In practice, assurance comes from clinical governance, not a single external regulator.

Organisers should expect event medical providers to be able to demonstrate:

  • Named clinical leadership
  • Defined governance structures
  • Clear scope-of-practice controls
  • Appropriate supervision of junior staff
  • Incident reporting and learning processes
  • Audit and quality assurance
  • Appropriate insurance and indemnity

Good providers welcome these questions and can explain their governance clearly.

What organisers should actually check

When appointing an event medical provider, organisers should look beyond labels and ask practical, defensible questions, including:

  • What activities are regulated, and by whom?
  • Is patient transport provided, and if so, is it CQC registered?
  • Who is the named clinical lead for the event?
  • How are staff qualifications and competence assured?
  • How is supervision provided on site?
  • What happens if a patient needs to be conveyed to hospital?
  • Will on-site medical cover remain safe and sufficient if resources leave site?

These questions align directly with organiser responsibilities set out in UK event safety guidance.

A calm conclusion for organisers

Regulation of event medical providers is not binary. It is not a simple case of “CQC registered” or “not regulated”.

Instead, organisers are expected to understand:

  • What regulation applies to which activities
  • Where statutory regulation ends
  • What governance arrangements sit in its place

This is not about gold-plating or over-medicalising events. It is about making proportionate, defensible decisions that protect attendees, organisers and the wider healthcare system.

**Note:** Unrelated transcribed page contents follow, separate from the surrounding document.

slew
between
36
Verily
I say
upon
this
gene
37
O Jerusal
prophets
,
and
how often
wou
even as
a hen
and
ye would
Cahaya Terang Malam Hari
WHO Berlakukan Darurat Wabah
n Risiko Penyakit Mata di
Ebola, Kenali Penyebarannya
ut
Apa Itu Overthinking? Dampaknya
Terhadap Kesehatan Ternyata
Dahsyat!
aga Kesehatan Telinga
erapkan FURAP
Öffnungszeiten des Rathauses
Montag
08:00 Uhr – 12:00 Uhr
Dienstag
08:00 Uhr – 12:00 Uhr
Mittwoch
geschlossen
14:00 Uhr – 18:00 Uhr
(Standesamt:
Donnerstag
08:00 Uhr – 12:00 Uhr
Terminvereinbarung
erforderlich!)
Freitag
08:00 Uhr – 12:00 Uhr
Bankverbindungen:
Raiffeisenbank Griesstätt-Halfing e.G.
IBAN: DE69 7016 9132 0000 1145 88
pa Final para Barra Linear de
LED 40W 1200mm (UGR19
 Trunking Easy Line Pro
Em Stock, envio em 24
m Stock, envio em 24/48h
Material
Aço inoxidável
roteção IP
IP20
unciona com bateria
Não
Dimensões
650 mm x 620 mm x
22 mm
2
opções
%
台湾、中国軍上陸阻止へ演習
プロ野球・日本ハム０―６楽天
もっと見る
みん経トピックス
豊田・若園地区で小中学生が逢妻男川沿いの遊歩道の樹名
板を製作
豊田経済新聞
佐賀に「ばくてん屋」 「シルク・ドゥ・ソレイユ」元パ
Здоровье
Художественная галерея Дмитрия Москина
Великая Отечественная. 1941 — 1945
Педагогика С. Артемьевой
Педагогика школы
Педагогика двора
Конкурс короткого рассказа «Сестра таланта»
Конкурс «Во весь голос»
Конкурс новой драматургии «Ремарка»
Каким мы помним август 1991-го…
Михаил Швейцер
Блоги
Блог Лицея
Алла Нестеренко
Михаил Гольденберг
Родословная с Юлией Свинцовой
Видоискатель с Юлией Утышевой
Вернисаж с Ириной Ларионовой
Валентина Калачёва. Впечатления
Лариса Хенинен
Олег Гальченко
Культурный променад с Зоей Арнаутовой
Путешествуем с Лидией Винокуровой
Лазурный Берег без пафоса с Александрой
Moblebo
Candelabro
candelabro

Understanding how event medical providers are regulated in the UK allows organisers to ask better questions, make proportionate decisions and demonstrate due diligence.

Looking ahead

There are planned changes to healthcare regulation expected to take effect from April 2026. These do not alter current requirements but may affect how some event medical services are regulated in future. We’ve summarised the key medical-related updates in the Purple Guide 2026 changes separately.